Citing unnamed administration sources, the Washington Post reports that the detainee is Taliban fighter named Hamidullan. A Russian national, he reportedly was involved in attacks that wounded or killed American service personnel in 2009 and then fought against U.S. forces in Afghanistan after 9/11.
If the Obama administration tries Hamidullan before a military commission here, this would be a significant event for a number of reasons. It would also show that, in this area at least, the administration has learned from previous mistakes.
Recall that, in a May 23 speech at National Defense University, President Obama announced he had ordered the Department of Defense to “designate a site in the United States where we can hold military commissions.”
This was a huge disappointment for those human rights groups that viscerally oppose military commissions.
They are convinced that military commissions are unworkable and unconstitutional. But for those of us who support military commissions or federal courts for rendering justice to accused terrorists, the president’s announcement was welcome news. Here’s why.
Today, the United States has no detainees in Iraq, 160 detainees in Guantanamo, and a couple dozen detainees in Afghanistan. The U.S. had other detainees in custody in Afghanistan, but turned them over to the Afghan government. We have, however, kept legal and physical control over a handful of non-Afghan, high-value terrorists, whom the administration calls “enduring security threats” (ESTs in Pentagon speak).
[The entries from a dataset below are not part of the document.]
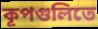
কূপগুলিতে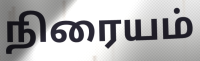
நிரையம்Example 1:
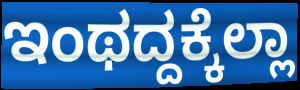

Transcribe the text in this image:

ಇಂಥದ್ದಕ್ಕೆಲ್ಲಾ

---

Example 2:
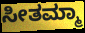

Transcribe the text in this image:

ಸೀತಮ್ಮಾ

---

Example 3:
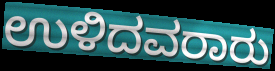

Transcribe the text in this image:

As the U.S. struggles with President Karzai to sign a security pact -- and as it becomes increasingly clear a pact may never materialize -- it has become all the more necessary for the administration to sort out what to do with those ESTs.
Once we’re out of Afghanistan, we certainly cannot hold those ESTs there. And since the Afghan government has no interest in keeping non-Afghan ESTs in custody, it’s all but certain that these detainees would be freed and subsequently rejoin the jihad.
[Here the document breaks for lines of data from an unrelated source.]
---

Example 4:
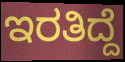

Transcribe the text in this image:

ಇರತಿದ್ದೆ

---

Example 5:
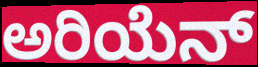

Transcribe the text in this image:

ಅರಿಯೆನ್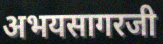
अभयसागरजी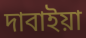
দাবাইয়াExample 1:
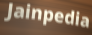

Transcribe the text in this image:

Jainpedia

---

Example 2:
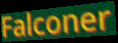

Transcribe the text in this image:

Falconer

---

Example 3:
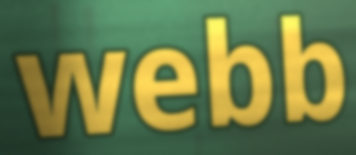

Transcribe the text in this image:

webb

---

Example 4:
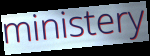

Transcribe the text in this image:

ministery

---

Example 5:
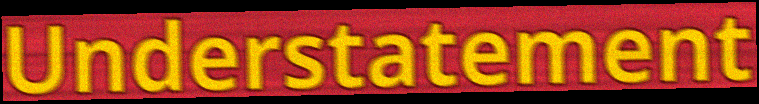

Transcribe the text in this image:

UnderstatementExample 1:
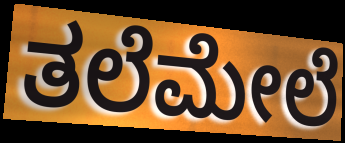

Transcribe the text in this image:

ತಲೆಮೇಲೆ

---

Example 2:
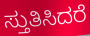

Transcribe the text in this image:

ಸ್ತುತಿಸಿದರೆ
Hamidullan is not the first detainee with American blood on his hands to be held on foreign soil by the U.S. In 2011, as U.S. combat operations wound down in Iraq, the Obama administration had to decide what to do with Ali Musa Daqduq, a Lebanese national and Hezbollah commander who orchestrated the brutal torture and murder of five American soldiers.
Instead of bringing him to justice in an American court, the administration transferred him to Iraqi custody. Within a year, an Iraqi court ruled there was insufficient evidence to hold Daqduq, and he was returned to Iran to join his Hezbollah brothers. Perhaps the administration has learned its lesson.
During the first two years of Mr. Obama’s presidency, when his own party controlled both House and Senate, the Congress passed laws prohibiting the administration from bringing Guantanamo detainees into the United States. Yet those prohibitions, enacted once again in this years’ National Defense Authorization Act (Section 1034), do not prohibit the administration from bringing non-Guantanamo terrorist detainees into the United States for trial.
Hamidullan must be brought to justice in an American court. We cannot afford another Daqduq fiasco. Our troops -- those killed and those currently serving -- deserve better.
Bringing Hamidullan to the United States for trial by military commission would be a most welcome sign. It would signal that the administration believes, after careful review, that he cannot be tried in an Article III federal court (their preferred venue), but that he is simply too dangerous to set free. It would also send a loud and clear message that the administration now recognizes -- albeit tardily -- that military commissions are an important tool for the commander-in-chief to have at his disposal.